I’m not dying just yet
Barring an unforeseen fatal accident, there are no indications that I am dying or suffering from a terminal disease. It has come to my attention that there is talk about me having a “Bone problem.” That’s really funny because having a “bone problem” at 60 is par for the course. It’s called degeneration or commonly referred to as part of growing old.
I remember how some people assumed I had a stroke just because I was walking with a cane for a while due to a compressed sciatic nerve. When I opted to lose a lot of weight after my double angioplasty, people kept asking if I was “sick” while others kept telling me I looked sickly and should get back to my original form! Now that I have gained the weight back, my 80-year-old mother keeps telling me “You’re getting fat.” I do know that we will all kick the bucket at some time so I have started to number my days and not assuming that I have many tomorrows, but that does not mean I’m dying.
The only drawback to numbering my days is that I have become pushy in terms of work and deadlines. I now hover and hang around any workplace of concern and make sure things are being done right by the right people. “When ever” or “in a few days” kind of deadlines are no longer acceptable. There is no truth to the saying that you will get more patient as you get older. If we’re really going to be honest about it, most of the elderly people I know are more “impatient” not because they are “Grumpy old farts” but because they know and accept that they don’t have all the time in the world which is probably what gave way to the saying “Youth is wasted on the young” who live on the phrase “Mañana” or “Mamaya Na.”
In any case, the rumor of me having a serious “Bone problem” that spread faster than The Plague gives me a springboard for my original topic that I meant to title: “False Negative.”
Most people relate to or know about false positive reports as in false alarms particularly of a medical nature such as a false pregnancy. But the False Negative I’m referring to is that false sense of well being or confidence people have after their annual medical exams show their numbers to be normal especially in the standard CBC or Complete Blood works. Never mind the fact that they are overweight, drinking too much alcohol or sugar spiked sodas and juices, ignore the one or two packs a day cigarette addiction and yes they hardly get four hours of sleep but they defensively say “I power nap” whenever I can.
Why am I writing about it? For starters, I just observed the passing of four friends/acquaintances in less than a month. Three out of four were convinced that they were young or strong, their medical tests were normal or merely indicated a need for lifestyle management and there were no serious indicators or flags to tell them they would promptly die. Well they are all dead now!

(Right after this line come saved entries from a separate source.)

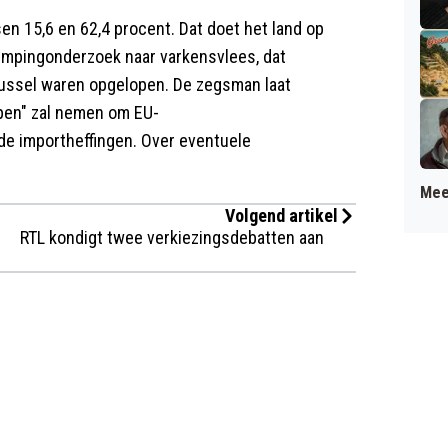
en 15,6 en 62,4 procent. Dat doet het land op
umpingonderzoek naar varkensvlees, dat
russel waren opgelopen. De zegsman laat
pen" zal nemen om EU-
e importheffingen. Over eventuele
Mee
Volgend artikel
RTL kondigt twee verkiezingsdebatten aan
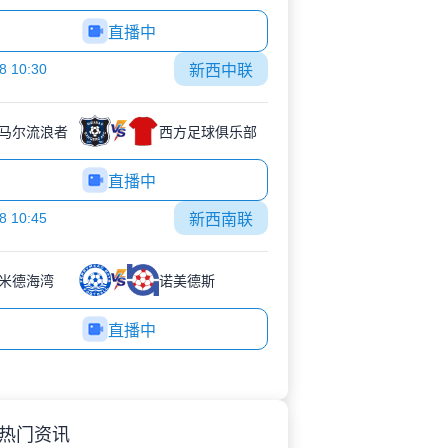
直播中
8 10:30
新西中联
马尔流浪者
西方足球俱乐部
直播中
8 10:45
新西南联
米德海湾
诺美德斯
直播中
热门资讯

Don’t try to talk your doctor out of putting you through a thorough check up even an Angiogram and the likes. If you have the time and the cash and your doctor allows you, go ahead and opt for a “precautionary screening” such as a stress test on the thread mill because some doctors are so conservative in their protocol that you could be at risk of missing a red flag. Don’t fret about the cause or inconvenience because dying will be far more costly and inconvenient for the family and friends you leave behind. A former official of the Department of Transportation should still be alive now if she did not evade an angiogram procedure at the very last minute when they were about to bring her to the operating room.
A friend of mine went for his annual physical and he was obviously not in the best shape. But because he had a reputation for being hard headed, argumentative and tended to self medicate, I suspect that his good doctor gave him the choice to “elect” for a procedure by undergoing an angioplasty or change his lifestyle. That makes no sense to me. The patient was responsible for creating or causing the medical condition he had. Why give him a choice on a matter with very serious and possibly fatal consequences especially if the patient had medical coverage and clearly rich enough to afford the procedure.
Given the choice, my friend actually convinced his doctor he would be a good patient. He has been very good lately, while patiently waiting for the rest of his gang to join him in heaven. An associate of mine is now visually impaired and paralyzed after a heart attack that he mistook for asthma. I could have gone that way except I listened to the suggestion of the pulmonologist to see a cardiologist. That saved me from an impending heart attack. The latest casualty I heard was a young and talented cardiologist who failed to listen to his own advice and probably missed or ignored serious stress indicators resulting in a one time big time massive stroke.
I recently opted for a stress test and complete blood works and I had really good scores. But every time I take off my shirt and stand before a mirror, I get POSITIVE indicators that I am OVERWEIGHT. Some people don’t even have to strip down before a mirror; they are fat on sight. Most people don’t have a bone problem, some are not even overweight, what kills them is denial and avoidance and convincing themselves they’re fine. That will kill you.